Looking to the future
It is now six to nine years since the last major upsurge of brown locusts in the Karoo died down in 1997, with a final burst of activity again in 2000 in the north Western Cape. Although you would need a crystal ball to accurately predict the course of future locust developments, which are complex and depend heavily on weather-related events – at best notoriously unpredictable – it is nevertheless possible to deduce probable events by analysing historic brown locust outbreak records.

Locust entomologists are of the opinion that the time is now ripe for another major brown lo cust eruption as they are known to take place every decade or so. All will now depend on the amount and distribution of summer rain received in the Karoo in December and January, and the success of the ensuing second locust generation that will likely then emerge.
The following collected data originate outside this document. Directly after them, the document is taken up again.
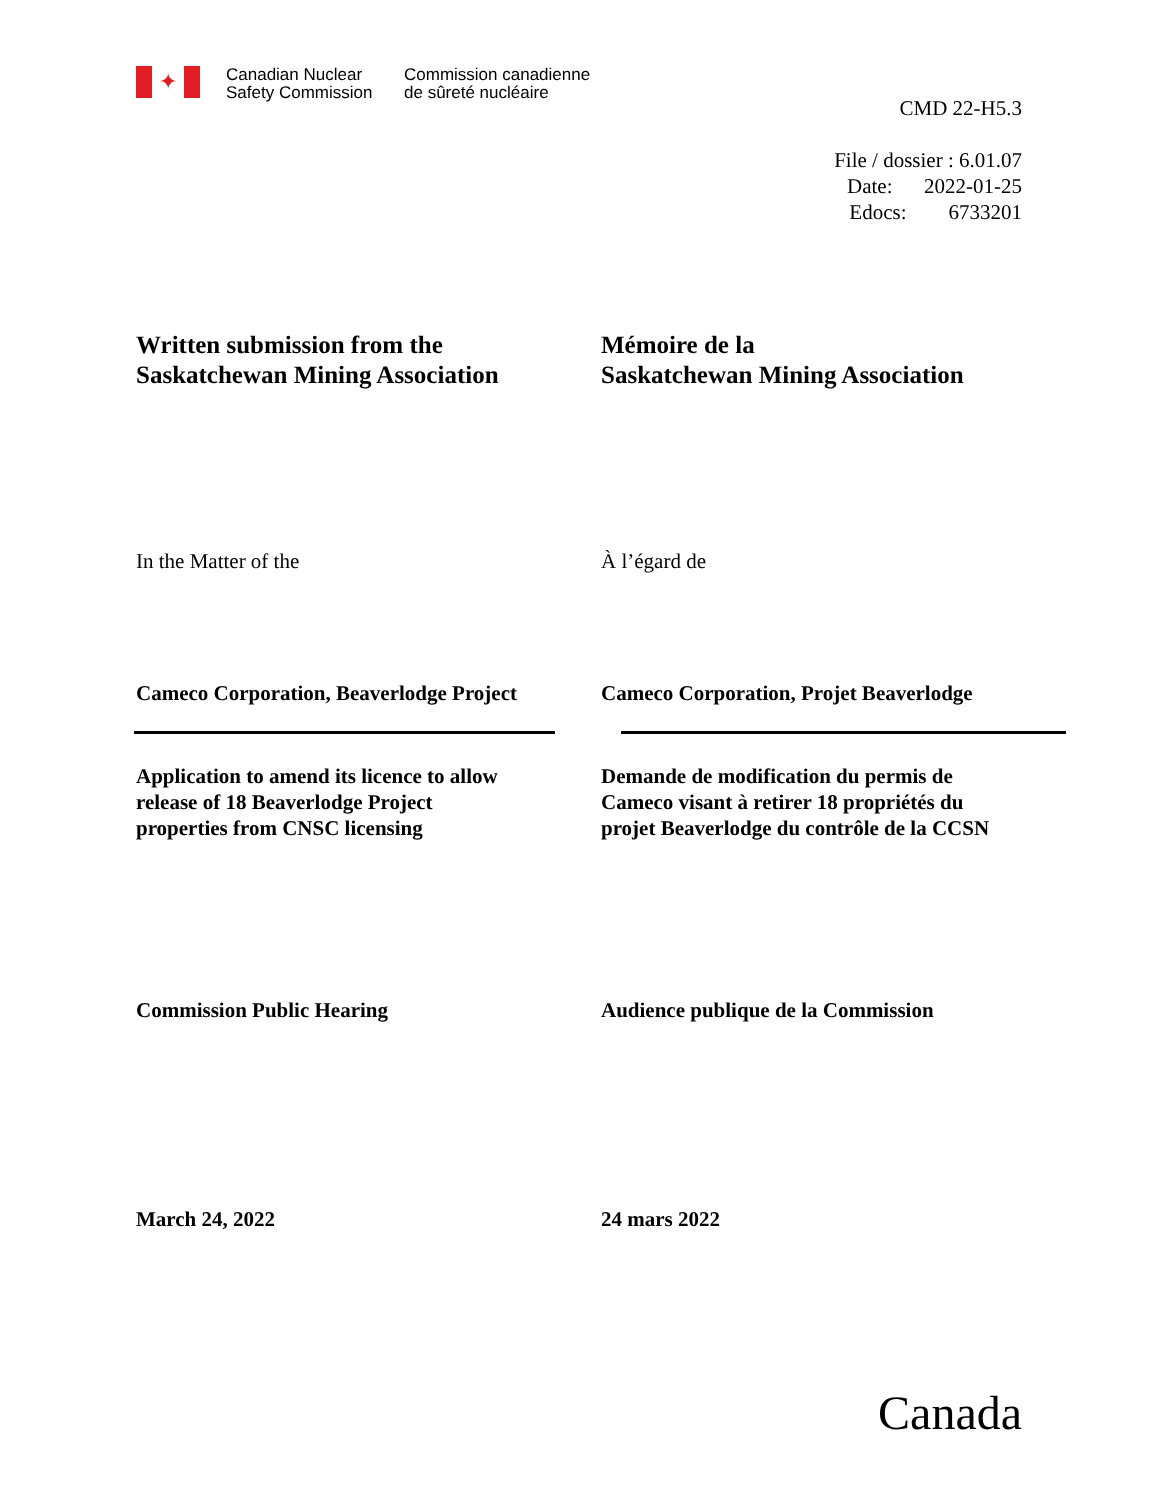✦
Canadian Nuclear
Safety Commission
Commission canadienne
de sûreté nucléaire
CMD 22-H5.3
File / dossier : 6.01.07
Date: 2022-01-25
Edocs: 6733201
Written submission from the
Saskatchewan Mining Association
Mémoire de la
Saskatchewan Mining Association
In the Matter of the À l’égard de
Cameco Corporation, Beaverlodge Project
Cameco Corporation, Projet Beaverlodge
Application to amend its licence to allow
release of 18 Beaverlodge Project
properties from CNSC licensing
Demande de modification du permis de
Cameco visant à retirer 18 propriétés du
projet Beaverlodge du contrôle de la CCSN
Commission Public Hearing Audience publique de la Commission
March 24, 2022 24 mars 2022
Canada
Very serious brown locust upsurges have in the past been shown to be regularly associated with major rainfall events early in the season – as have now already occurred – with good follow-up summer rains afterwards. The other essential element is that swarms of the first locust generation migrate unchecked over much of the Karoo and seed large areas with egg beds – as they are now doing. Some of the fundamental requirements for a major upsurge are therefore already falling into place. Only time will tell what will happen next, but it would be best for those charged with anti-locust control to be aware of these developments and to be prepared to deal with such an eventuality.

In the late 1990s a critical mass was reached when a brown locust population completed at least three successive generations during one summer when rainfall was sufficient to enable them to breed and spread to all parts of the Karoo.

This being the case, and conditional on swarming going largely uncontrolled, the situation then deteriorates to assume explosive proportions (and from the locust control perspective, is virtually unstoppable) with swarms breaking out of the Karoo and invading adjacent crop farming areas. Losses of grain and pasture may then follow. At this point, migrating swarms may also cross into neighbouring countries, as they last did in the 1985/86 season, resulting in a major locust emergency in Southern Africa.